*** Material to process ***

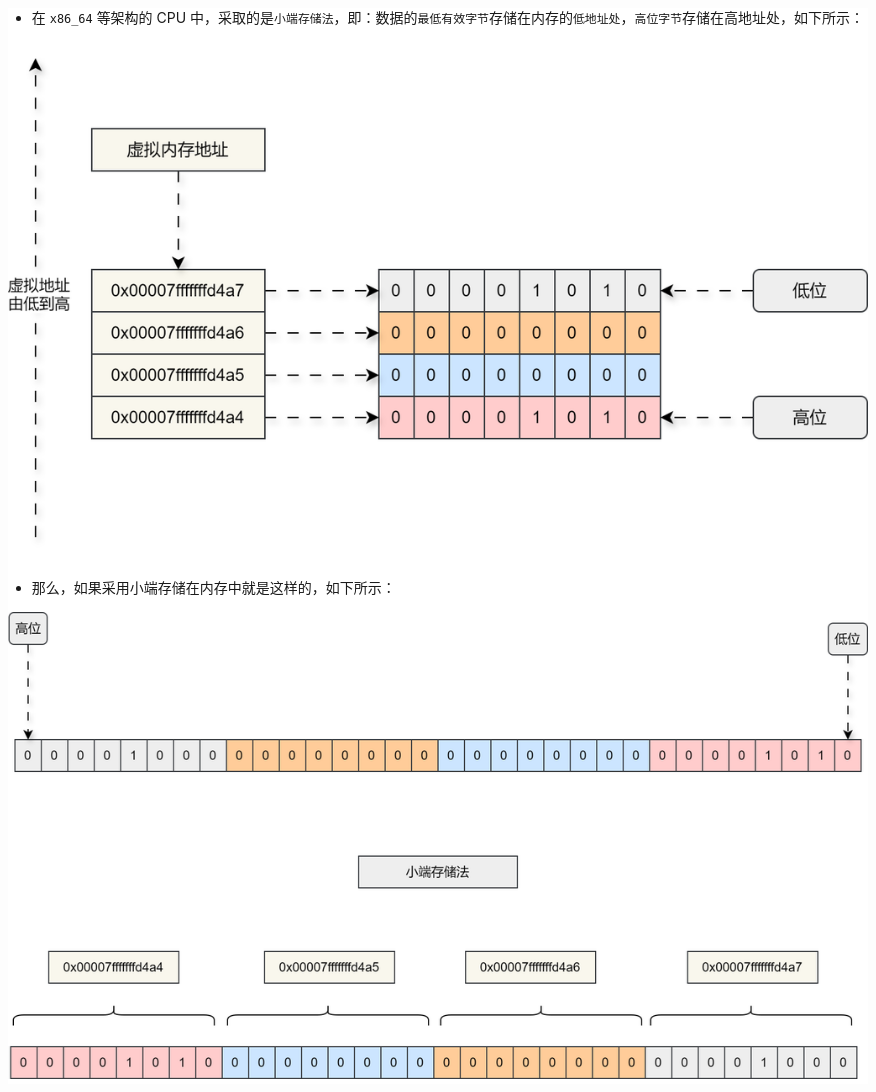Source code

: * 在 `x86_64` 等架构的 CPU 中，采取的是`小端存储法`，即：数据的`最低有效字节`存储在内存的`低地址处`，`高位字节`存储在高地址处，如下所示：

![小端存储法](./assets/27.svg)

* 那么，如果采用小端存储在内存中就是这样的，如下所示：

![小端存储法](./assets/28.svg)
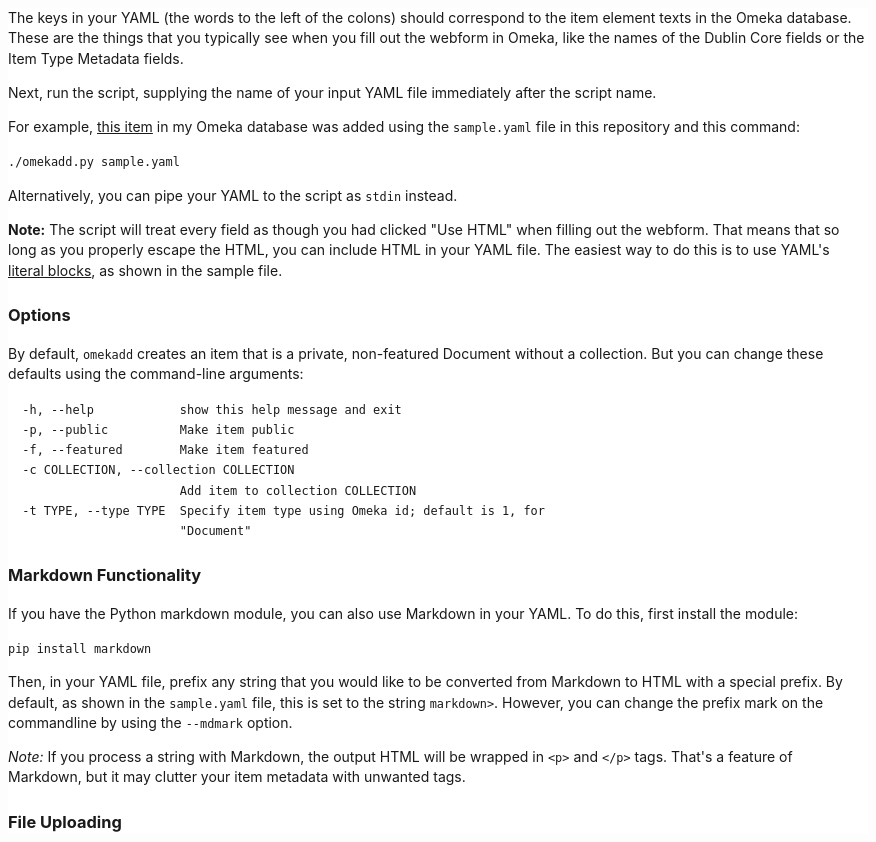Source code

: The keys in your YAML (the words to the left of the colons) should
correspond to the item element texts in the Omeka database. These are the
things that you typically see when you fill out the webform in Omeka,
like the names of the Dublin Core fields or the Item Type Metadata
fields.

Next, run the script, supplying the name of your input YAML file
immediately after the script name.

For example, [this item](http://wcaleb.rice.edu/omeka/items/show/94) in
my Omeka database was added using the `sample.yaml` file in this
repository and this command:

    ./omekadd.py sample.yaml

Alternatively, you can pipe your YAML to the script as `stdin` instead.

**Note:** The script will treat every field as though you had clicked
"Use HTML" when filling out the webform. That means that so long as you
properly escape the HTML, you can include HTML in your YAML file. The
easiest way to do this is to use YAML's [literal
blocks](http://en.wikipedia.org/wiki/YAML#Block_literals), as shown in
the sample file.

### Options

By default, `omekadd` creates an item that is a private, non-featured
Document without a collection. But you can change these defaults using
the command-line arguments:

      -h, --help            show this help message and exit
      -p, --public          Make item public
      -f, --featured        Make item featured
      -c COLLECTION, --collection COLLECTION
                            Add item to collection COLLECTION
      -t TYPE, --type TYPE  Specify item type using Omeka id; default is 1, for
                            "Document"

### Markdown Functionality

If you have the Python markdown module, you can also use Markdown in
your YAML. To do this, first install the module:

    pip install markdown

Then, in your YAML file, prefix any string that you would like to be converted
from Markdown to HTML with a special prefix. By default, as shown in the
`sample.yaml` file, this is set to the string `markdown>`. However, you can
change the prefix mark on the commandline by using the `--mdmark` option.

*Note:* If you process a string with Markdown, the output HTML will be wrapped
in `<p>` and `</p>` tags. That's a feature of Markdown, but it may clutter your
item metadata with unwanted tags.

### File Uploading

***

An exact copy of the lines from the one containing "item metadata with unwanted tags." through the end of the entries is required, and nothing beyond them.

Exercise answer:
item metadata with unwanted tags.

### File Uploading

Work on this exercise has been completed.